Fauci’s understanding of the role of “experts” in government is hardly a new one. Plato, for example, made his case for government-by-expert in Republic. Taoist sages made a point of ridiculing the same thing. They had more respect for complex processes—processes that might defy the efforts of the experts to control them. Meanwhile, one can find enthusiastic expressions of government-by-expert in such tomes as Woodrow Wilson’s The State (1889), Vladimir Lenin’s The State and Revolution (1917), and James Landis’s The Administrative Process (1938). Fauci could just as well have emerged from the pages of The Administrative Process: Government-by-expert should be insulated from political oversight (democratic process and free elections) and from judicial review; courts have no business restraining the rule of the expert class. Landis is explicit about that.
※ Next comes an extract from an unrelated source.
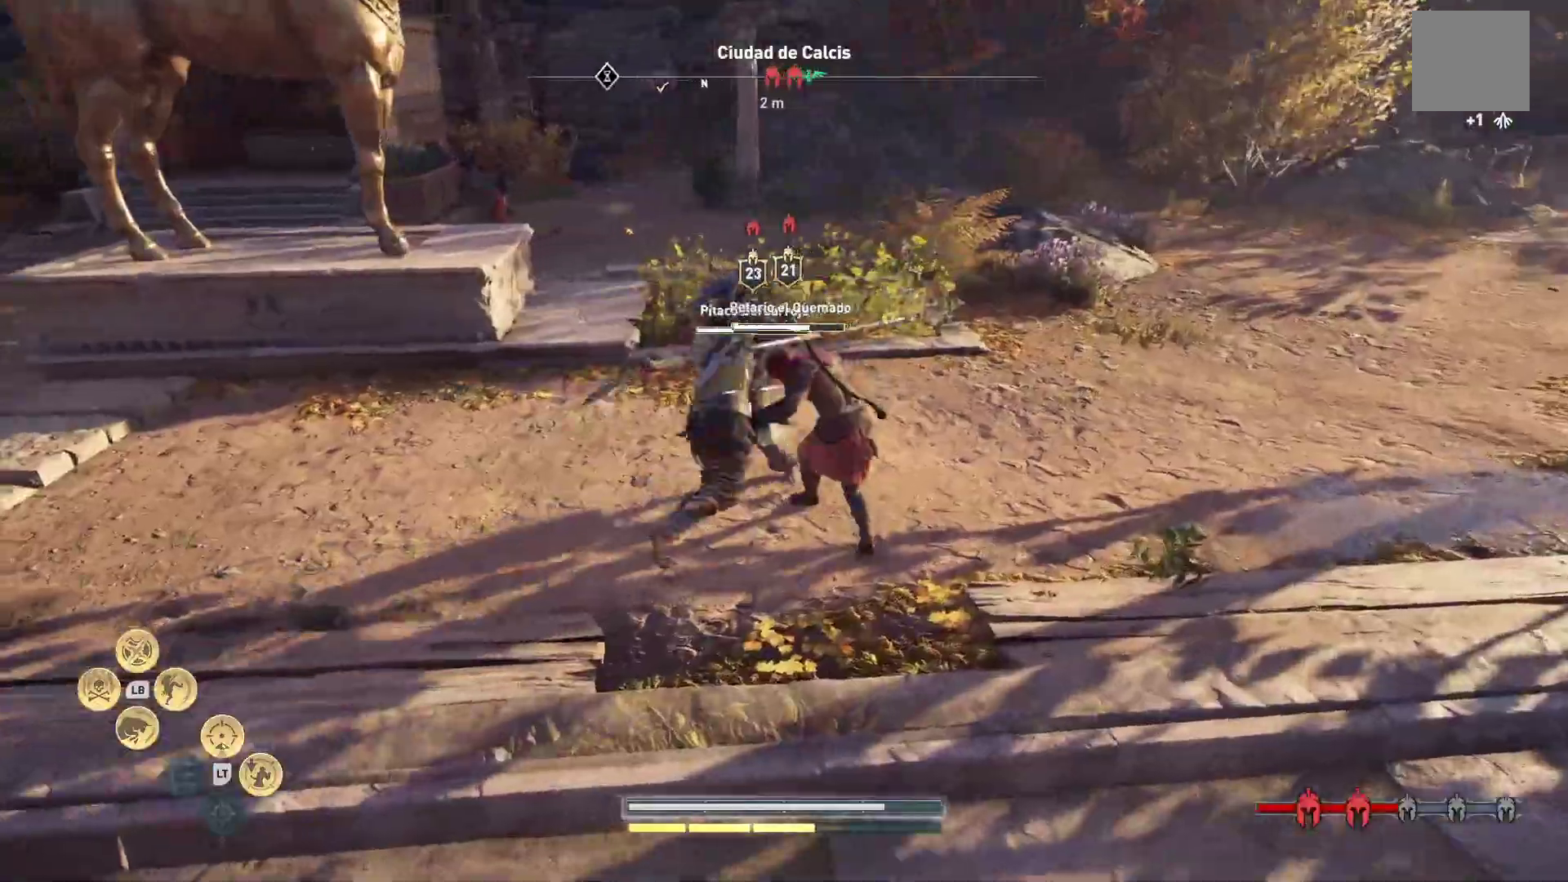
{"dt_ms": 500, "buttons": [], "left_stick": "right", "right_stick": "center"}
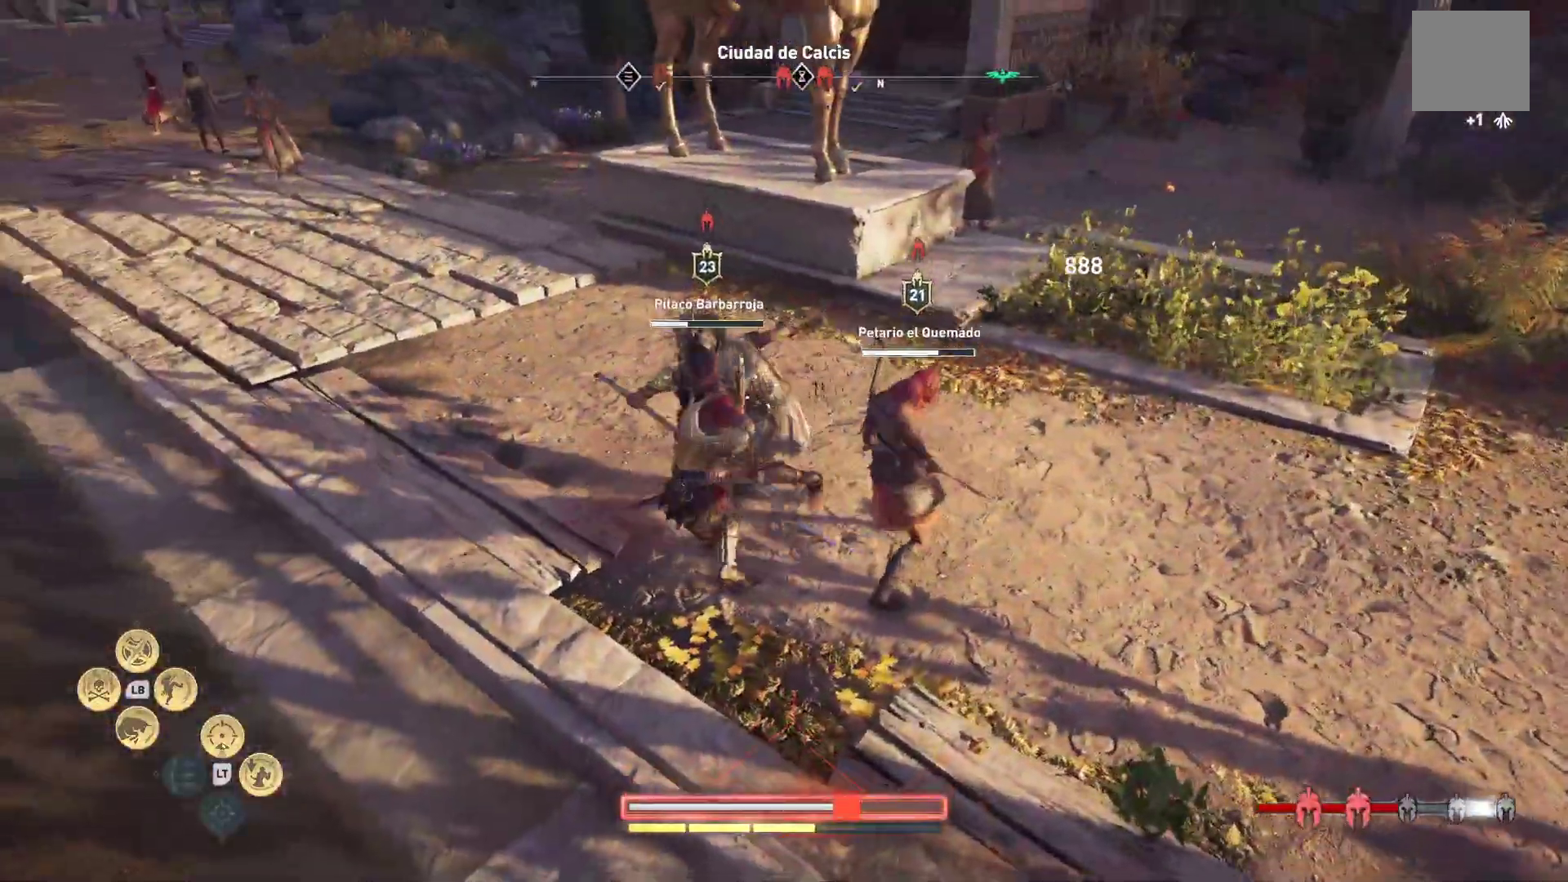
{"dt_ms": 500, "buttons": ["X"], "left_stick": "down-right", "right_stick": "center"}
Meanwhile, our own self-anointed health experts have this irritating way of ignoring inconvenient facts. The facts would include the results of Denmark’s DANMASK-19 “random control trial.” That experiment did not yield a statistically distinguishable difference (as measured by coronavirus infections) between masking up and going mask free, although that did not discourage one of the study’s authors from advocating for masking up. (I recommend this interview by Freddie Sayers, an excellent interviewer, with that same author: https://unherd.com/thepost/danish-mask-study-professor-protective-effect-may-be-small-but-masks-are-worthwhile/.) It gets worse in that the DANMASK-19 study did not take up the question of potential negative effects of mask-wearing.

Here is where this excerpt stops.